__Task instructions__
All records are to be retyped faithfully and completely.

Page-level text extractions
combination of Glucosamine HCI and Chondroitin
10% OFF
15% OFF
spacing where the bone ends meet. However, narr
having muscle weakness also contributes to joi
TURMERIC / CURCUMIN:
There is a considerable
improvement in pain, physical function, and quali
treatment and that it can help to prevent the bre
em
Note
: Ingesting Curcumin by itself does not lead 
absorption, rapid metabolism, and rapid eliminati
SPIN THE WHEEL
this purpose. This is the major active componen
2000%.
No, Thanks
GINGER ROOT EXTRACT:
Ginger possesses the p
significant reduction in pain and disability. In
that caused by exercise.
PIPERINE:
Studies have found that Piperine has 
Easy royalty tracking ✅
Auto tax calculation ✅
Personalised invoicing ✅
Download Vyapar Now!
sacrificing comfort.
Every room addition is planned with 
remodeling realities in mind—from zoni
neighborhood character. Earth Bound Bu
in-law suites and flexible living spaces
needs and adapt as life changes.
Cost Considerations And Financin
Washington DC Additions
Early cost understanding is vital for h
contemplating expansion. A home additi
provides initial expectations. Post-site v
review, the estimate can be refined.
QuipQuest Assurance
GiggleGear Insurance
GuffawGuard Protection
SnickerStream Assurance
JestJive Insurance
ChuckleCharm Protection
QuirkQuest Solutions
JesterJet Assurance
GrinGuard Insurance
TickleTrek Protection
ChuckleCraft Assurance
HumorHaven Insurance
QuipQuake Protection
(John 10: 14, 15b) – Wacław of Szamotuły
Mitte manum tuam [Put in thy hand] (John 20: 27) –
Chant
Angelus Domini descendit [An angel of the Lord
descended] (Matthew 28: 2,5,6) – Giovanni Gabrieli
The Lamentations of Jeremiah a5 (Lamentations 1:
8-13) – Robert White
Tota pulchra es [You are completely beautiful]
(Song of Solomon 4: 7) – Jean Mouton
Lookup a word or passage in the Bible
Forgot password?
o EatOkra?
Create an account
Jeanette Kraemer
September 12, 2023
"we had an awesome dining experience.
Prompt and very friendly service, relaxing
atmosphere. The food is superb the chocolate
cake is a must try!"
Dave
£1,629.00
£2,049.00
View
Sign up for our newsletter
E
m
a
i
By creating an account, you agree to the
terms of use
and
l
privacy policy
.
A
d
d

__Response__
combination of Glucosamine HCI and Chondroitin
10% OFF
15% OFF
spacing where the bone ends meet. However, narr
having muscle weakness also contributes to joi
TURMERIC / CURCUMIN:
There is a considerable
improvement in pain, physical function, and quali
treatment and that it can help to prevent the bre
em
Note
: Ingesting Curcumin by itself does not lead 
absorption, rapid metabolism, and rapid eliminati
SPIN THE WHEEL
this purpose. This is the major active componen
2000%.
No, Thanks
GINGER ROOT EXTRACT:
Ginger possesses the p
significant reduction in pain and disability. In
that caused by exercise.
PIPERINE:
Studies have found that Piperine has 
Easy royalty tracking ✅
Auto tax calculation ✅
Personalised invoicing ✅
Download Vyapar Now!
sacrificing comfort.
Every room addition is planned with 
remodeling realities in mind—from zoni
neighborhood character. Earth Bound Bu
in-law suites and flexible living spaces
needs and adapt as life changes.
Cost Considerations And Financin
Washington DC Additions
Early cost understanding is vital for h
contemplating expansion. A home additi
provides initial expectations. Post-site v
review, the estimate can be refined.
QuipQuest Assurance
GiggleGear Insurance
GuffawGuard Protection
SnickerStream Assurance
JestJive Insurance
ChuckleCharm Protection
QuirkQuest Solutions
JesterJet Assurance
GrinGuard Insurance
TickleTrek Protection
ChuckleCraft Assurance
HumorHaven Insurance
QuipQuake Protection
(John 10: 14, 15b) – Wacław of Szamotuły
Mitte manum tuam [Put in thy hand] (John 20: 27) –
Chant
Angelus Domini descendit [An angel of the Lord
descended] (Matthew 28: 2,5,6) – Giovanni Gabrieli
The Lamentations of Jeremiah a5 (Lamentations 1:
8-13) – Robert White
Tota pulchra es [You are completely beautiful]
(Song of Solomon 4: 7) – Jean Mouton
Lookup a word or passage in the Bible
Forgot password?
o EatOkra?
Create an account
Jeanette Kraemer
September 12, 2023
"we had an awesome dining experience.
Prompt and very friendly service, relaxing
atmosphere. The food is superb the chocolate
cake is a must try!"
Dave
£1,629.00
£2,049.00
View
Sign up for our newsletter
E
m
a
i
By creating an account, you agree to the
terms of use
and
l
privacy policy
.
A
d
d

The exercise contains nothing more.